Exercise input =>
Content starts
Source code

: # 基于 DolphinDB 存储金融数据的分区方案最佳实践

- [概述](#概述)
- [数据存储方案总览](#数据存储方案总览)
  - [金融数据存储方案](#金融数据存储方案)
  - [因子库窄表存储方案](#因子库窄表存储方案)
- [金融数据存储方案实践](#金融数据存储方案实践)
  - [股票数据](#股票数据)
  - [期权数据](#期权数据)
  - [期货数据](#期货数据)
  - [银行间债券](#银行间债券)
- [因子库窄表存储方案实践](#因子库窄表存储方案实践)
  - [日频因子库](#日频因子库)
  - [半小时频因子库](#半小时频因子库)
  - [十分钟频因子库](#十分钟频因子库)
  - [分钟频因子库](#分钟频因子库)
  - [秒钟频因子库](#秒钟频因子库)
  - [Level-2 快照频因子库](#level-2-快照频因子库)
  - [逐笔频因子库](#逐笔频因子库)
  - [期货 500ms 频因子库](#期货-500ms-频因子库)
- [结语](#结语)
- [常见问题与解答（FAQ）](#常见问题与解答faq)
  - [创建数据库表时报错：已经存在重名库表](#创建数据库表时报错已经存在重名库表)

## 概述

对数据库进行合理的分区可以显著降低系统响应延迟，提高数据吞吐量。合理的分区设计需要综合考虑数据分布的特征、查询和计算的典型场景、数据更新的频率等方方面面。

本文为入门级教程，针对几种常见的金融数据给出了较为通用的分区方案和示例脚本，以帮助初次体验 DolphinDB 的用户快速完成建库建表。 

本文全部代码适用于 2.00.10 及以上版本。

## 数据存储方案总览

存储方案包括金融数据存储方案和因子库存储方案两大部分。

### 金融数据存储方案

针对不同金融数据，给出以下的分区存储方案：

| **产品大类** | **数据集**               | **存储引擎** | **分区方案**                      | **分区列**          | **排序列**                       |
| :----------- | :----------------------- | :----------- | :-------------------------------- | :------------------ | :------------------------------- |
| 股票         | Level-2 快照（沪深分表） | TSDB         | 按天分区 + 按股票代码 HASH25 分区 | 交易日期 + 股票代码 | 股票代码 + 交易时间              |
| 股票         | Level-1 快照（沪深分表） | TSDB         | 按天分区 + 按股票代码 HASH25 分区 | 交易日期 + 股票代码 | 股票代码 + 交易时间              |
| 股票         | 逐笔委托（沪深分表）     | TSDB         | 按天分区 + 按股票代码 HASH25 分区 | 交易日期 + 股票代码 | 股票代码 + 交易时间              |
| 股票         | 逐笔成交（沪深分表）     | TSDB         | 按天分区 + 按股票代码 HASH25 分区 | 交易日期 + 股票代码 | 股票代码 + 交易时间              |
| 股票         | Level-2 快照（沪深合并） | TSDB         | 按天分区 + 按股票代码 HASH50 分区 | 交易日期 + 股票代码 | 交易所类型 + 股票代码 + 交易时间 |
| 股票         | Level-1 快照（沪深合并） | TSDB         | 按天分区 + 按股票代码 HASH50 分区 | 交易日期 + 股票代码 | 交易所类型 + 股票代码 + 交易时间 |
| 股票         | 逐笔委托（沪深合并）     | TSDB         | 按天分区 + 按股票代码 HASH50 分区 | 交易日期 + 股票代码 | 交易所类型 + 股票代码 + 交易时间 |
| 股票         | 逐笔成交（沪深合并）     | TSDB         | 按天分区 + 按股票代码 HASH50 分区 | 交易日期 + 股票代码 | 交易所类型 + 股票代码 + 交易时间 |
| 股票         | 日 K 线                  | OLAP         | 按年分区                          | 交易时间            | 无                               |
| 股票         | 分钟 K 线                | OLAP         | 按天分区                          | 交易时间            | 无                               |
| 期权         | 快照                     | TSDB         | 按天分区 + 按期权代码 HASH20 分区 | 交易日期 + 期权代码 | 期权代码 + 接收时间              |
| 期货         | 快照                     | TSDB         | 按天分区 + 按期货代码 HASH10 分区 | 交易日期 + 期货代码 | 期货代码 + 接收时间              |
Content ends
Exercise =>
Reproduce the material above, keeping every character and line unchanged.

Output =>
Source code

: # 基于 DolphinDB 存储金融数据的分区方案最佳实践

- [概述](#概述)
- [数据存储方案总览](#数据存储方案总览)
  - [金融数据存储方案](#金融数据存储方案)
  - [因子库窄表存储方案](#因子库窄表存储方案)
- [金融数据存储方案实践](#金融数据存储方案实践)
  - [股票数据](#股票数据)
  - [期权数据](#期权数据)
  - [期货数据](#期货数据)
  - [银行间债券](#银行间债券)
- [因子库窄表存储方案实践](#因子库窄表存储方案实践)
  - [日频因子库](#日频因子库)
  - [半小时频因子库](#半小时频因子库)
  - [十分钟频因子库](#十分钟频因子库)
  - [分钟频因子库](#分钟频因子库)
  - [秒钟频因子库](#秒钟频因子库)
  - [Level-2 快照频因子库](#level-2-快照频因子库)
  - [逐笔频因子库](#逐笔频因子库)
  - [期货 500ms 频因子库](#期货-500ms-频因子库)
- [结语](#结语)
- [常见问题与解答（FAQ）](#常见问题与解答faq)
  - [创建数据库表时报错：已经存在重名库表](#创建数据库表时报错已经存在重名库表)

## 概述

对数据库进行合理的分区可以显著降低系统响应延迟，提高数据吞吐量。合理的分区设计需要综合考虑数据分布的特征、查询和计算的典型场景、数据更新的频率等方方面面。

本文为入门级教程，针对几种常见的金融数据给出了较为通用的分区方案和示例脚本，以帮助初次体验 DolphinDB 的用户快速完成建库建表。 

本文全部代码适用于 2.00.10 及以上版本。

## 数据存储方案总览

存储方案包括金融数据存储方案和因子库存储方案两大部分。

### 金融数据存储方案

针对不同金融数据，给出以下的分区存储方案：

| **产品大类** | **数据集**               | **存储引擎** | **分区方案**                      | **分区列**          | **排序列**                       |
| :----------- | :----------------------- | :----------- | :-------------------------------- | :------------------ | :------------------------------- |
| 股票         | Level-2 快照（沪深分表） | TSDB         | 按天分区 + 按股票代码 HASH25 分区 | 交易日期 + 股票代码 | 股票代码 + 交易时间              |
| 股票         | Level-1 快照（沪深分表） | TSDB         | 按天分区 + 按股票代码 HASH25 分区 | 交易日期 + 股票代码 | 股票代码 + 交易时间              |
| 股票         | 逐笔委托（沪深分表）     | TSDB         | 按天分区 + 按股票代码 HASH25 分区 | 交易日期 + 股票代码 | 股票代码 + 交易时间              |
| 股票         | 逐笔成交（沪深分表）     | TSDB         | 按天分区 + 按股票代码 HASH25 分区 | 交易日期 + 股票代码 | 股票代码 + 交易时间              |
| 股票         | Level-2 快照（沪深合并） | TSDB         | 按天分区 + 按股票代码 HASH50 分区 | 交易日期 + 股票代码 | 交易所类型 + 股票代码 + 交易时间 |
| 股票         | Level-1 快照（沪深合并） | TSDB         | 按天分区 + 按股票代码 HASH50 分区 | 交易日期 + 股票代码 | 交易所类型 + 股票代码 + 交易时间 |
| 股票         | 逐笔委托（沪深合并）     | TSDB         | 按天分区 + 按股票代码 HASH50 分区 | 交易日期 + 股票代码 | 交易所类型 + 股票代码 + 交易时间 |
| 股票         | 逐笔成交（沪深合并）     | TSDB         | 按天分区 + 按股票代码 HASH50 分区 | 交易日期 + 股票代码 | 交易所类型 + 股票代码 + 交易时间 |
| 股票         | 日 K 线                  | OLAP         | 按年分区                          | 交易时间            | 无                               |
| 股票         | 分钟 K 线                | OLAP         | 按天分区                          | 交易时间            | 无                               |
| 期权         | 快照                     | TSDB         | 按天分区 + 按期权代码 HASH20 分区 | 交易日期 + 期权代码 | 期权代码 + 接收时间              |
| 期货         | 快照                     | TSDB         | 按天分区 + 按期货代码 HASH10 分区 | 交易日期 + 期货代码 | 期货代码 + 接收时间              |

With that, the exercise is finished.